Esther called over her shoulder to the dim hallway behind her. “Walt, there’s someone here to see you.”

He was slighter than Alice had imagined, with dark eyes and the strong forearms of a craftsman. He reminded her of Duncan, of his arms, his hands, muscular in places where Alice didn’t know people could be strong. Walter gently massaged Esther’s shoulders as he popped his head over her shoulder to see who was at the door. His face lit up.

“Madeline!” he exclaimed. “Is that really you?”

“Who else would it be?” she said acerbically but not without affection.

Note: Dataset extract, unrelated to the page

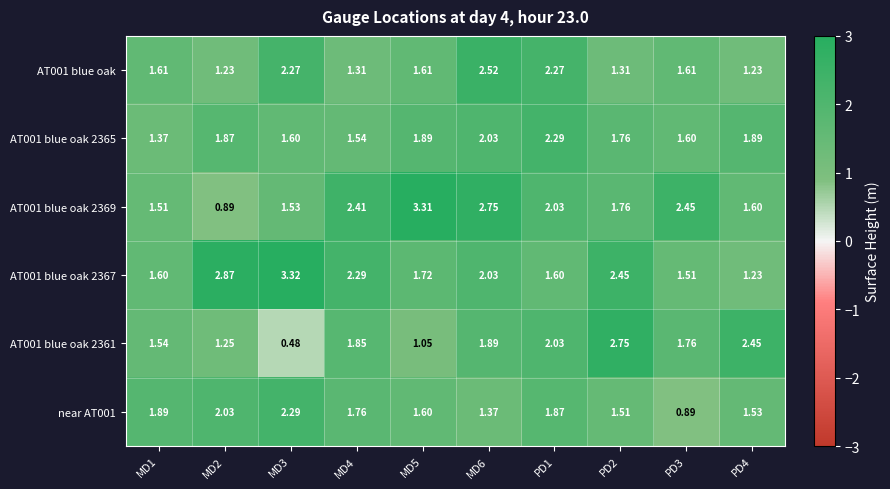

Rank the series at MD4 from highest to lowest value.

AT001 blue oak 2369, AT001 blue oak 2367, AT001 blue oak 2361, near AT001, AT001 blue oak 2365, AT001 blue oak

“Come,” Walter said, “we were just about to make lunch. Essie’s garden is bigger than mine, but she can’t grow nightshades like I do.”

Esther gave him a light shove. “Now you’re going to take credit for the angles of the sun? It’s amazing,” she said to Alice and Madeline, “what difference a stretch of road can make. My yard is always overcast. Here it’s blinding.”

The backyard was awash in warm sunlight, raised beds lining a stone patio. Alice and Madeline sat at the table, watching as Walter and Esther debated which tomatoes to pluck from the plants, which cucumbers were fully ripened. Once they’d collected their bounty, Esther carried the vegetables inside, using the apron tied over her skirt as a basket.

Walter sat beside Madeline, locked his hands behind his thick head of salt-and-pepper hair and leaned back on two legs of his patio chair. “This,” he said, “is the good life.”

“Aren’t you divorced?” Alice asked.

“I am indeed.” Walter smiled and picked up his feet, his chair thudding as it steadied on all four legs. “Going on fourteen years now.”

Esther came back outside and placed a large bowl of salad, a loaf of home-baked bread, and four plates at the center of the table. Walter reached for a piece of tomato, but Esther swatted him away.

“You think I’d want to be married to someone with these table manners?” she said.

As Esther said grace, the four of them tilted their heads down, shutting their eyes. Alice peeked at Walter, who was nodding along as Esther conveyed gratitude for the meal. She thanked Demeter and Helios, the worms that kept the soil rich.

Alice’s eyes flicked back and forth between Walter and Esther, as she tried to comprehend how they could be so happily divorced.

“Everything was perfect until we got married,” Esther said, poking at her lettuce, deciding which piece to pierce first.

“Essie eats like she doesn’t trust her food, even when she makes it.”